Negotiating the anxiety of influence (threads of yoga ephemera)

An excluded section from threads of yoga.

There is a Oedipal subplot to this book that I would like to make transparent. It’s been fuelled by a subconscious drive: by definition, I won’t be able to tell the whole story. But I think I have some idea of how I’ve loved and hated Patañjali, how I’ve wanted to steal his fire, strip his book down for parts and bury him – but then, still dream of him in my bones. I’m at least partially aware of how this desire is but one shade of my general feeling within the grip of history and language.

In my introduction to this text, I described the process of “remixing” — how an intrinsic blend of ancient and postmodern influences has seemed to gel within me as the psychosomatic practices of yoga have challenged wherever I avoid integration. Patañjali inspired me, but from the first moment of hearing of him and reading his book a decade ago, I wanted to go further: to change him, to change history, to forge another path. Philosophical revisionism is an act of quiet patricide. As such, it is riven with fear and doubt.

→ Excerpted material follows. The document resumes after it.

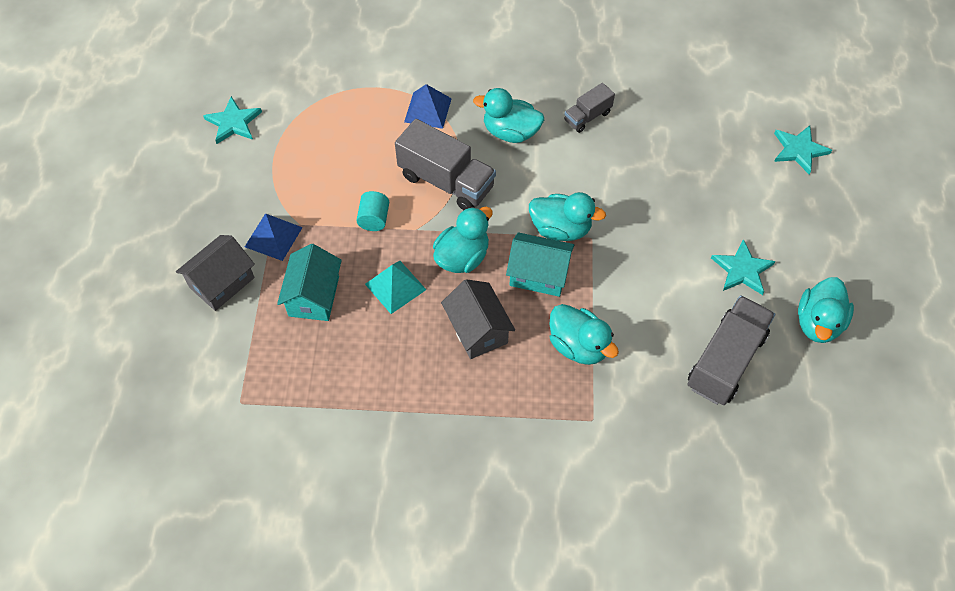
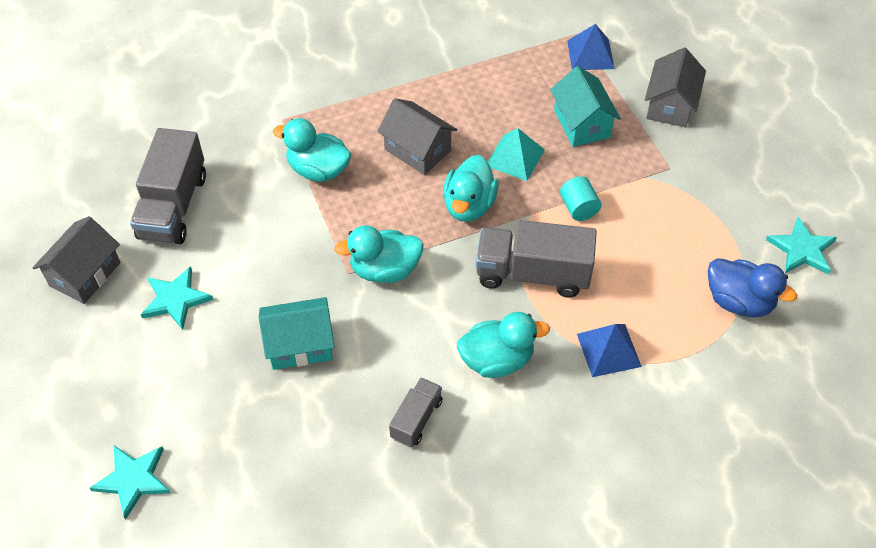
camera: 155 degrees right, 5 degrees down
blue pyramid [245,214,303,261] -> blue pyramid moved to [567,24,614,70]
turquoise house [506,232,574,297] -> turquoise house moved to [258,297,335,370]
turquoise duck [798,277,854,343] -> grey house [33,216,120,304]
none -> blue duck [708,258,797,317]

I am reminded of how helpful the work of Harold Bloom was to my self-inquiry as a young poet, when everything I read crushed me with both admiration and the silent complaint: But your truth isn’t mine. You don’t understand me. I must make my own way. In his seminal Anxiety of Influence, a Theory of Poetry (1973), Bloom describes how contemporary poets of every age are psychically overwhelmed by the eloquence and gravitas of their precursors, and struggle towards originality using six rhetorical patterns that simultaneously mimic and overwrite the old songs. A brief outline of these gestures brings the question of what we do when we remix our sources and paths into sharp silhouette.

The younger poet commits clinamen: a deliberate correction of the original poem at key junctures, as though it had to be saved from its false direction.

I walked with him down his path of subtraction, and I needed to add the newness of my world. I forced it in between the lines, the threads.

The younger poet commits tessera, a “completion” of the original poem by interpreting its language with more richness or ambivalence than originally intended.

I turned consciousness into an evolute, and awareness into its child. I turned non-violence into protection, and purity into ecology. I took the things he was sure of, and unfolded their facades.

The younger poet commits kenosis: a break in the precursor’s rhythm and voice that emphasizes uncertainty. He empties himself into the gap of his deconstructing.

The more forcefully he spoke, the more I challenged him. Not with my certainty, but with my not-knowing, my emptiness.

The younger poet daemonizes his precursor, finding within the old poem a power that does not belong to the precursor alone, but that should now be generally accessible.

You were a collector, a syncretist. I was fascinated by what you loved. You tapped into something, you put things together, you were inspired. I listened for the breath beneath your words.

The younger poet commits askesis: abstaining from the conventional reading of his precursor to reject the social endowment that comes with it. He removes himself from the lineage of the canon to be uncontaminated by approval and acclaim.

Forging my own path made me as obscure as you once were. Being alone in my verse let me read myself newly.

The younger poet commits apophrades: a resurrection of his precursor. Bloom writes that the younger poet, “in his own final phase, already burdened by an imaginative solitude that is almost a solipsism, holds his own poem so open again to the precursor’s work that at first we might believe the wheel has come full circle, and that we are back in the later poet’s flooded apprenticeship, before his strength began to assert itself…. But the poem is now held open to the precursor, where once it was open, and the uncanny effect is that the new poem’s achievement makes it seem to us, not as though the precursor were writing it, but as though the later poet himself had written the precursor’s characteristic work.”

I began to dream we were the same writer. Sometimes you guided my hand, sometimes I guided yours. We wrote for each other. We wrote each other.

Canadian poet and general cultural roustabout Irving Layton (1912-2006) wrote a poem to his son sometime in the early Sixties called “For Max Who Showed Me His First Good Poem”. In the last stanza he gives a somewhat grandiose aspiration, some honest fatherly advice, and then acknowledges and invites the necessary rebellion of growth.

I fathered you for holier ends

To live with greatness from day to day,

Avoiding the common joyless ruck;

Your emblem the proud scanning eagle

Alone under the pitiless sky.

Be gentle and have a loving heart.

Then kick your dear father in the balls

And go your own way to renown,

Knowing you’re one of the lucky ones.

Now I read this as though it comes from all of my mentors and influences. As I become a father myself, I understand why children must rebel. I love my child (and my child-self) so desperately I sometimes feel I could keep him folded in my arms forever. But then he would never grow.